Wednesday, June 02, 2010

Barnegat Lighthouse, Long Beach Island, New Jersey

I'm on a picture frenzy right now (it's also about all I can do anymore). This was an attractive and unspoiled looking place. Of course hardly anyone was there in late April, though by New England standards it was definitely outdoor weather, if not beach weather. This is the northern end of the island. At the southern end the view is of the ominous-looking high rises of Atlantic City. Once you got past the suburbs of Philadelphia the drive over was completely sylvan and uncrowded as well. Though New Jersey is famously the state with the highest population density, no one seems to live in much of the center of it.

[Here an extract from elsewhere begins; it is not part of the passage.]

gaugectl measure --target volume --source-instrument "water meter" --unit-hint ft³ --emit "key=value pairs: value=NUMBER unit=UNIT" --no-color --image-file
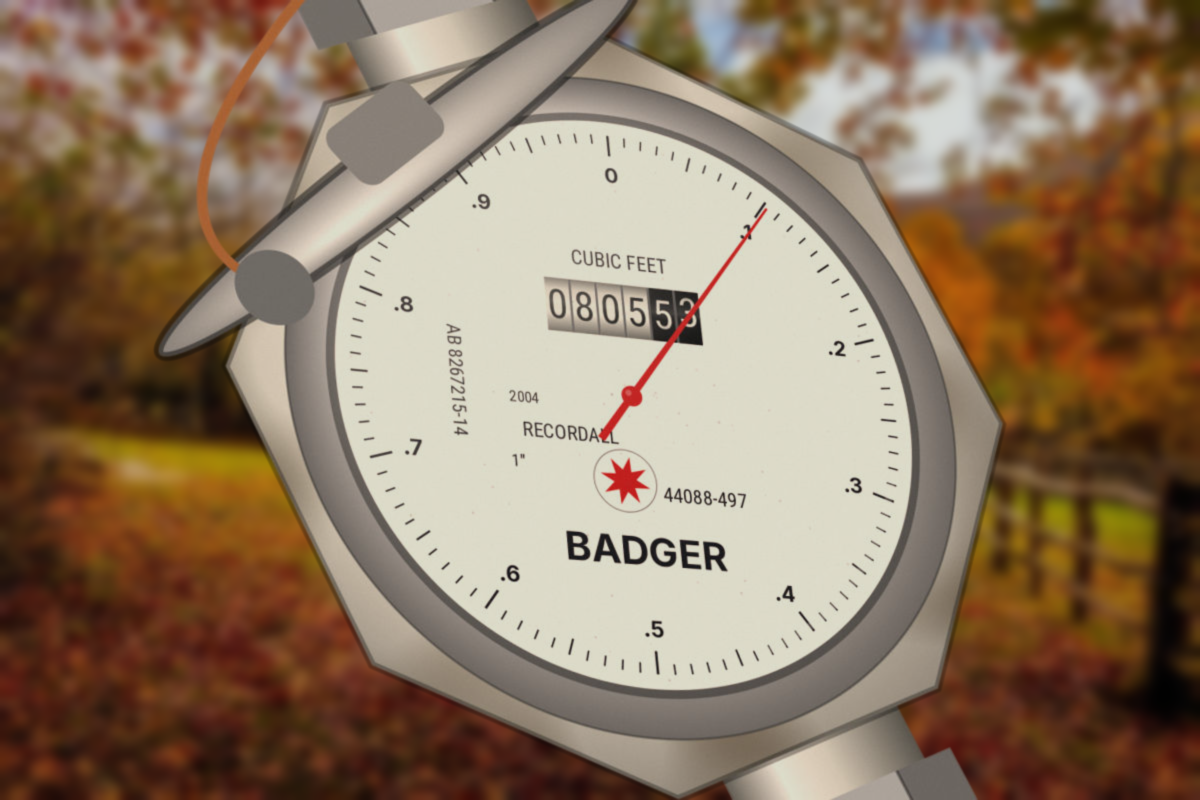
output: value=80553.10 unit=ft³
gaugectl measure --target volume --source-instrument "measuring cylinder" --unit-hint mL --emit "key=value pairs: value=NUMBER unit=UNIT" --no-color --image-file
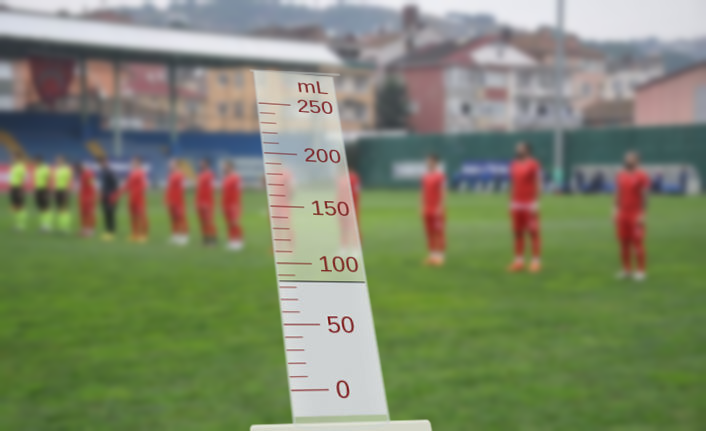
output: value=85 unit=mL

1. We must get our bearings at the monument. This place hasn't been a fully operating lighthouse for a long time, maybe the 1940s or so. The sea around it looks extremely dangerous even to someone like me who knows almost nothing about navigation, all kinds of shoals and shallow coves, extremely windy. 2. The Crew Climbing the Lighthouse Steps, in Shadow.


3. The Crew Again, With Flash. Look at the health on display after a turn in that brisk salt air. The effect on me is for some reason not so salubrious, and tends to bring out my old acne pits in ever sharper and harsher relief. In another twenty years I fear I'm going to look like an extra in a Hawthorne or Melville novel, and that's probably a best case scenario.



4. High Up, Buffeted by the Wind.




5. Too Heartwarming to be True.




6. Water in Abundance. Nature loves gigantism and excess.




7. This One Has the Most Hair, and Thus Gives the Best Idea of the Strength of the Wind.




8. Tackling the Rock Wall With Lighthouse Now in Distance. More expression of health and general fitness so as to be entrusted someday with the carrying on and out of civilization.

9. Apart from the Child's Clothing, There May Not be an Abomination of Modern Human Manufacture in Sight. The world as it is meant to be regarded and experienced.



10. I am Caught on the Rocks.





11. Here are Some People to be Reckoned With.






I can't think of a durn thing to write here (that isn't demented and absurd--this is why I have to try to write another novel or story--you can be absurd in them, and it not unfrequently improves the story).